■ Task to carry out:
Could you print all the entries below exactly as they appear, omitting the pictures?

■ Dataset entries:

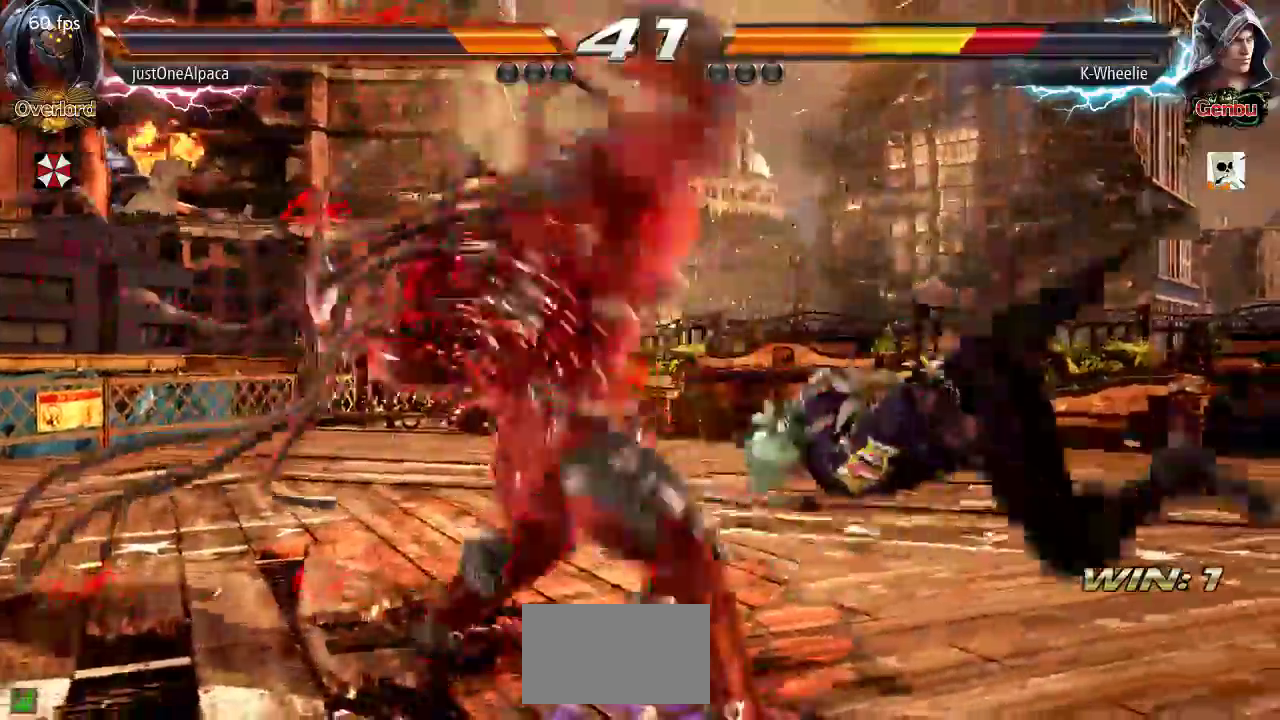
{"buttons": [], "left_stick": "right", "events": [[450, "left_stick", "right"]]}
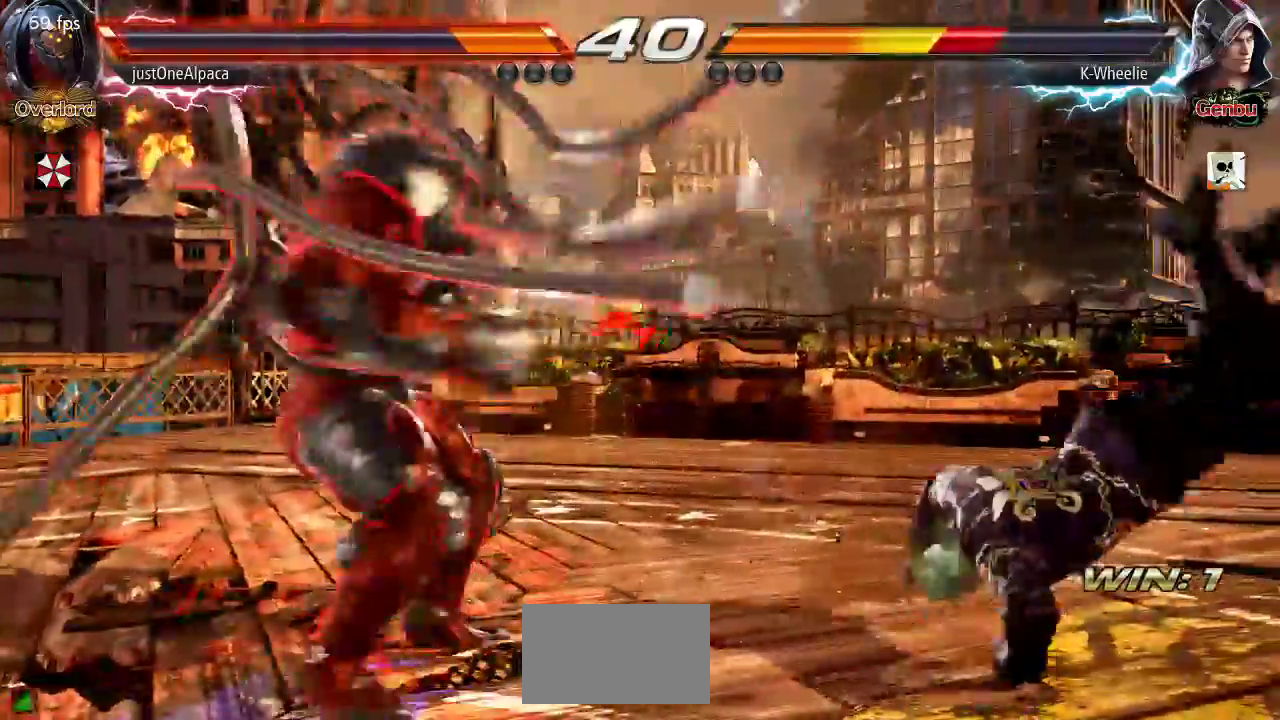
{"buttons": [], "left_stick": "right", "events": []}
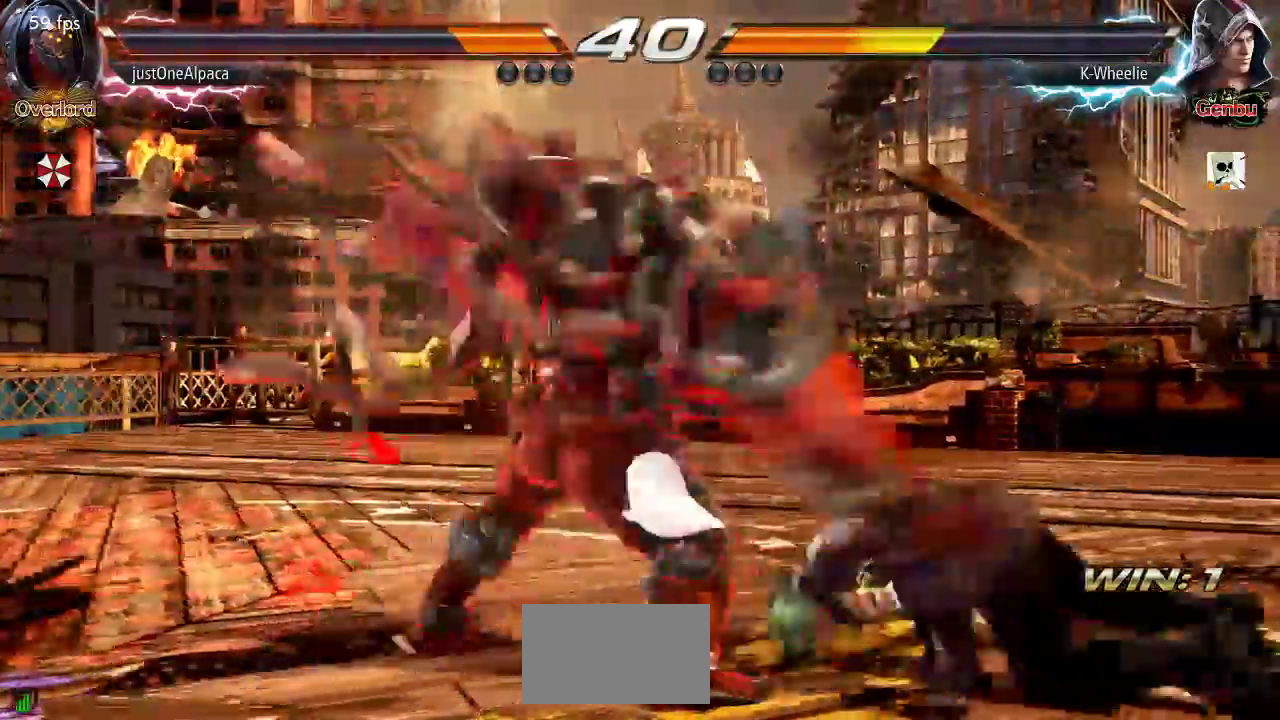
{"buttons": [], "left_stick": "right", "events": []}
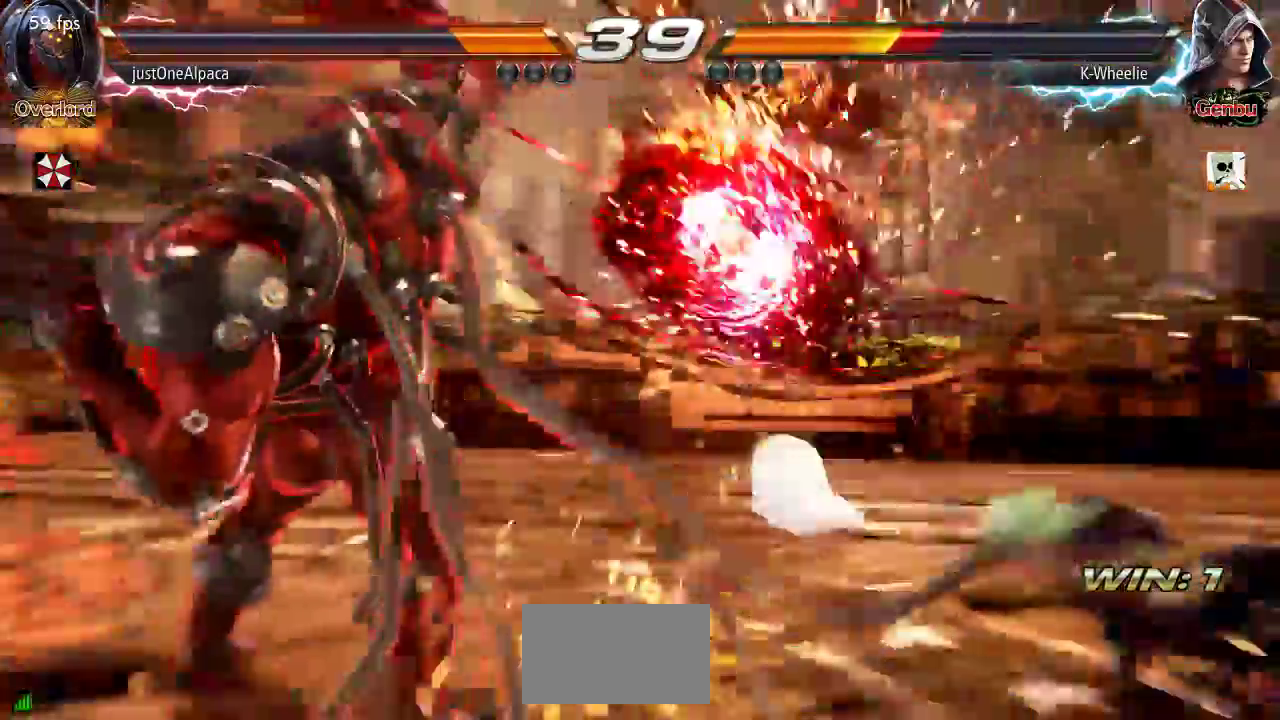
{"buttons": [], "left_stick": "right", "events": [[83, "left_stick", "center"], [350, "left_stick", "right"]]}
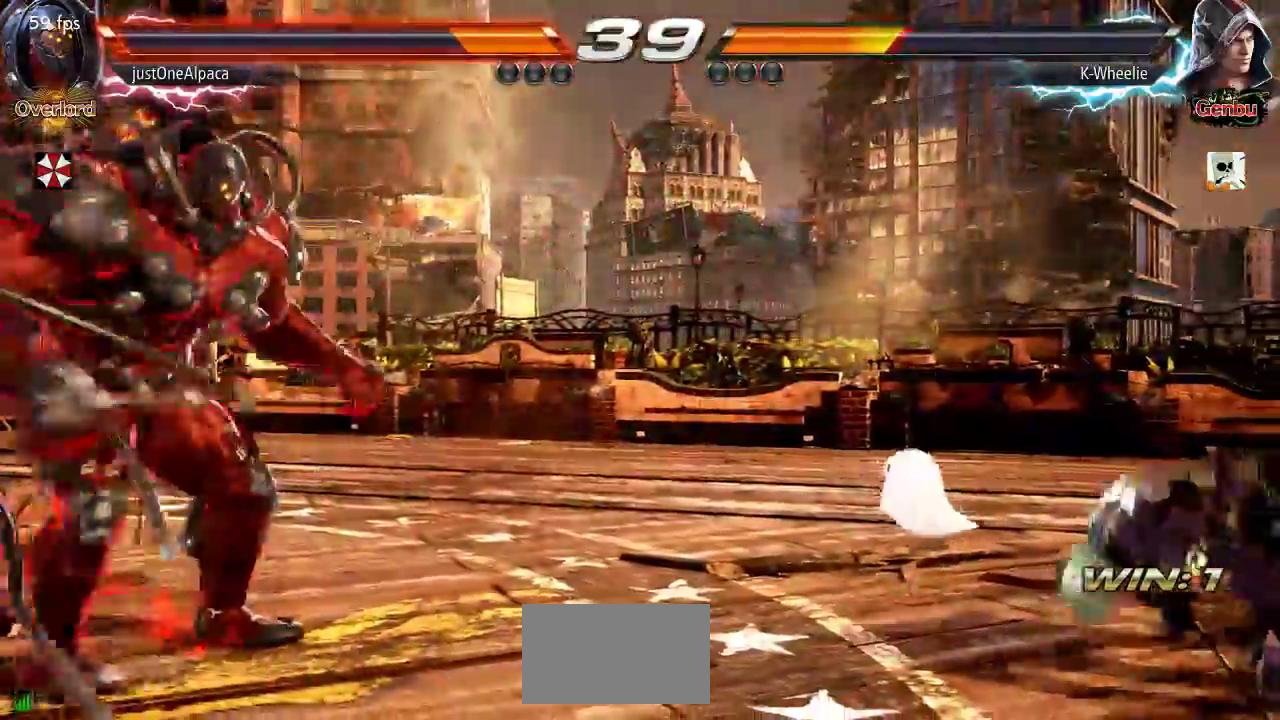
{"buttons": [], "left_stick": "right", "events": [[167, "left_stick", "center"], [367, "left_stick", "right"], [433, "left_stick", "center"], [483, "left_stick", "right"]]}
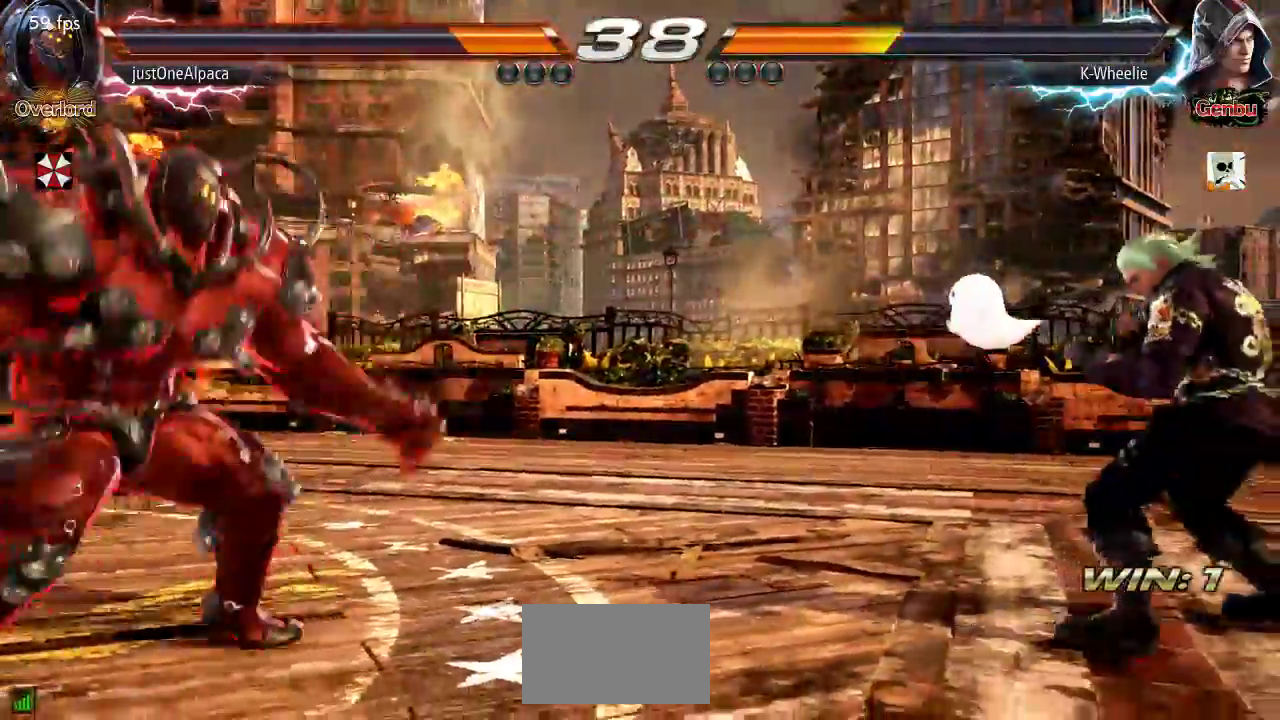
{"buttons": [], "left_stick": "right"}
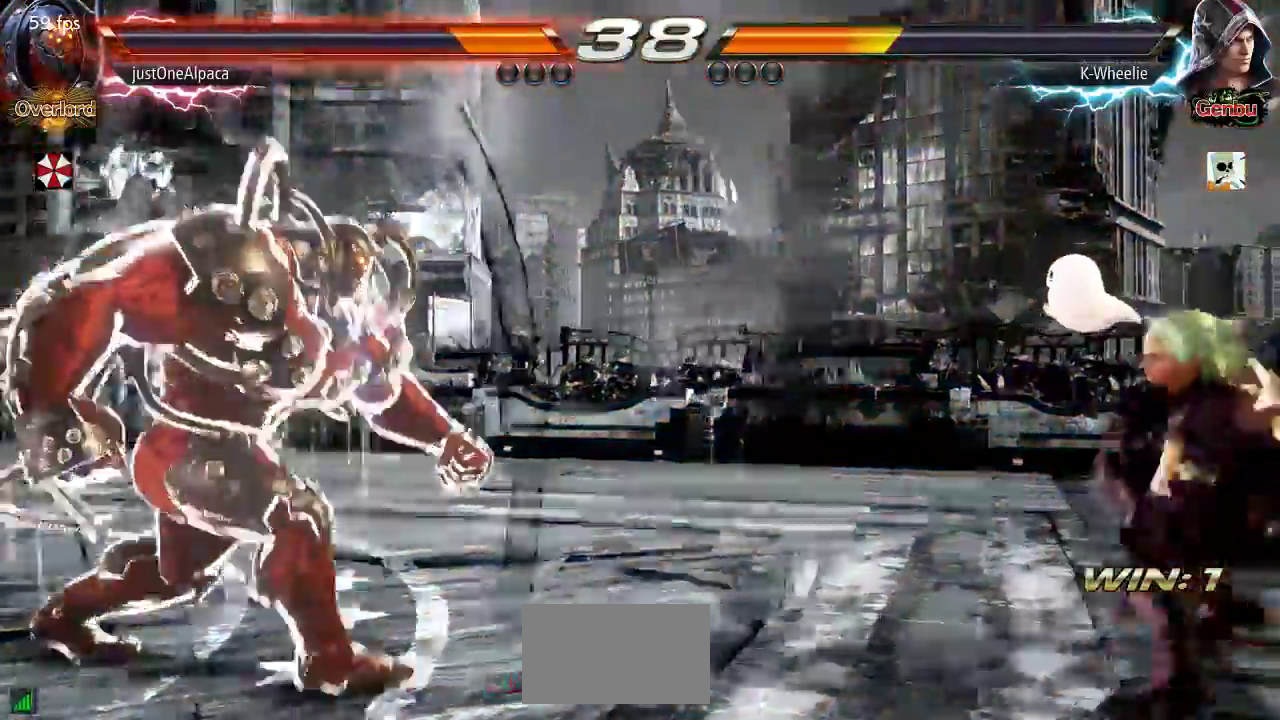
{"buttons": [], "left_stick": "right", "events": []}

■ Output for this exercise:
{"buttons": [], "left_stick": "right", "events": [[450, "left_stick", "right"]]}
{"buttons": [], "left_stick": "right", "events": []}
{"buttons": [], "left_stick": "right", "events": []}
{"buttons": [], "left_stick": "right", "events": [[83, "left_stick", "center"], [350, "left_stick", "right"]]}
{"buttons": [], "left_stick": "right", "events": [[167, "left_stick", "center"], [367, "left_stick", "right"], [433, "left_stick", "center"], [483, "left_stick", "right"]]}
{"buttons": [], "left_stick": "right"}
{"buttons": [], "left_stick": "right", "events": []}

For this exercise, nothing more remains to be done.